Building a Strong Relationship
Elements that Build a Strong Relationship
There are several things that can help make relationships strong and healthy. The first is to develop good communication. Learn to really listen to your partner and friends. The more you listen to the thoughts and feelings behind the words, the more you will begin to commune in your communication. Be attentive not just to the words, but also to the tone in the voice, the eyes, the expressions, and the unspoken thoughts of the other person. For partners, deep communication is strengthened if you can share times of silence together, and even more if you meditate together.
It is important to demonstrate your love and affection. Relationships are like plants, which flourish when given enough light and water, and wither when denied these essentials. Love and appreciation are like sunlight and water for a relationship. Men, especially, need to be more aware of verbalizing approval and affection. Connections grow stronger when people feel appreciated.
Unrealistic expectations are poison for relationships. Remember, it is only you, not others that can make you happy or sad. The fewer demands you make, the better. Give others the space to be themselves. There is a subtle law of magnetism between people. If you want a person to change, try creating a "magnetic opening" by modeling the right behavior. Don't criticize what is wrong, but emphasize the qualities that you want to develop. Work with people's strengths not their weaknesses. It is only when they feel secure that they have the ability to change.
Remember, always respect another person's right to be himself, to think and feel the way he wants. Don't try so much to change another as to bring out the best in him-- think first how you can help strengthen a person and only then of how you can improve a situation. True intimacy develops only in an atmosphere of trust. Make no mistake about it - problems arise in relationships where someone can see no further than their own needs and desires. That is why meditation can be so helpful. Like viewing the world from a mountaintop we get a better perspective. Old problems seem insignificant and an expanded understanding seems natural.
Your bonds with others will be greatly strengthened if you share experiences that are uplifting and expansive. Things like walking in nature, helping others in need, or attending events where the mind is lifted above its normal level. When we are inspired, it is as if our auras begin to merge with our loved ones.
I don't want to imply that we should avoid dealing with problems in our relationships. However, if we do this only by confrontation, it will be counterproductive. Here are some important guidelines for approaching issues.
Don't speak or act from negative emotions. Train yourself to calm down before you discuss a problem. Negative emotions, like disease, are contagious and they block communication. If you are emotionally agitated, take a few deep breaths and then consciously relax the area of the heart. This doesn't mean that you can't express your feelings, especially where truth is involved. But your communication will be much clearer if you calm yourself first. Clear expression, done lovingly, can be very healing. At the end of this tape, I'll give you a way to work with agitated feelings.
=-=-=-=-=
Work order 1 ▸
Answer these questions about the passage on building a strong relationship:
(a) To what does the passage compare relationships?
(b) What does the passage call poison for relationships?
(c) What should you do if you are emotionally agitated?
Work order 2 ▸ Please extend the passage on building a strong relationship, beginning after its final sentence.

Extracted page text data ▸
=-=-=-=-=
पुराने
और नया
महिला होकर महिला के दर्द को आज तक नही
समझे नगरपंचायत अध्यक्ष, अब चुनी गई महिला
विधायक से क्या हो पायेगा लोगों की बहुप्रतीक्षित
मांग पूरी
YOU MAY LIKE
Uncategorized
=-=-=-=-=
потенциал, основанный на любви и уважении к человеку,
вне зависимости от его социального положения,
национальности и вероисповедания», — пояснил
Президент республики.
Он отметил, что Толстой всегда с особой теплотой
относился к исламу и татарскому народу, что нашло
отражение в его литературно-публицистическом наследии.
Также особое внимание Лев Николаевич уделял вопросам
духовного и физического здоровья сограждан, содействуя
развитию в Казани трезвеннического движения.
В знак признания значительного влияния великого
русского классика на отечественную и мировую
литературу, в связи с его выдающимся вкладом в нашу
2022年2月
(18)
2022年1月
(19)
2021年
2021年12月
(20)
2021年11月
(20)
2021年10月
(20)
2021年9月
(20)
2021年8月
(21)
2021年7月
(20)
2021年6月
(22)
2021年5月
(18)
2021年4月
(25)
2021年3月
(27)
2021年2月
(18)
=-=-=-=-=
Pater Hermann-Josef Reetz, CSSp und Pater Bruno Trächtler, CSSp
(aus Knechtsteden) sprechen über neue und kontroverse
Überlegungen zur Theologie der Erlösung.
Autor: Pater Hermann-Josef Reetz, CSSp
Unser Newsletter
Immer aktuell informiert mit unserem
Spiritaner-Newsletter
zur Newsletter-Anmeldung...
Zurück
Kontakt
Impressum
=-=-=-=-=
Exercise response 1 ▸
(a) Plants, which flourish when given enough light and water and wither when denied these essentials.
(b) Unrealistic expectations.
(c) Take a few deep breaths and then consciously relax the area of the heart.

Exercise response 2 ▸
Don't use the words "always" and "never," as in "You always do that", or "You never do this." This is one of the best ways to insure that a person will get defensive. Remember, other people tend to mirror back to you the emotions you project to them. It is best to start off a discussion by emphasizing points of agreement.
Don't try to figure out a solution to a problem on your own and then present it to the other person as a fait-a-complet. One-sided declarations rarely solve anything. A true solution has to elicit the commitment of everyone.
The essence of overcoming problems is very simple. Look for solutions where everyone treat others as they, themselves, want to be treated. Or, in the words of Jesus, "Do unto others as you would have them do unto you."
Always ask yourself first, "Why did I draw this problem? What should I learn from it? What do I need to change in myself?" If you don't get clear on these questions you will keep repeating the same situation until you discover what life is trying to teach you. Once you're clear about what the real issue is, then resolve to make whatever changes you need to make. When you do this work on yourself first, you will help open the space for others make their changes.
Sometimes we face the same issues over and over again, often with different people. In the terms of yoga, these are "karmic patterns." Be thankful, not resentful, when these recurring patterns surface. Now, at last, you can begin to work on them. Our greatest enemies are those wrong attitudes that stay hidden and unrecognized in the shadows of our mind. After you identify what needs changing, it is best not dwell on the problem. Put your energy, instead, into working on the solution. Try to find the polar opposite of the problem and work on implementing that. If the problem is laziness, put out constructive energy. If it is selfishness, look for practical ways to give to others. And if it is continual conflict, find ways to create peace and love. Deep-seated karmic patterns are usually slow to change. Be patient with yourself and be patient with others. Prayer can be a great ally - ask to God to help you.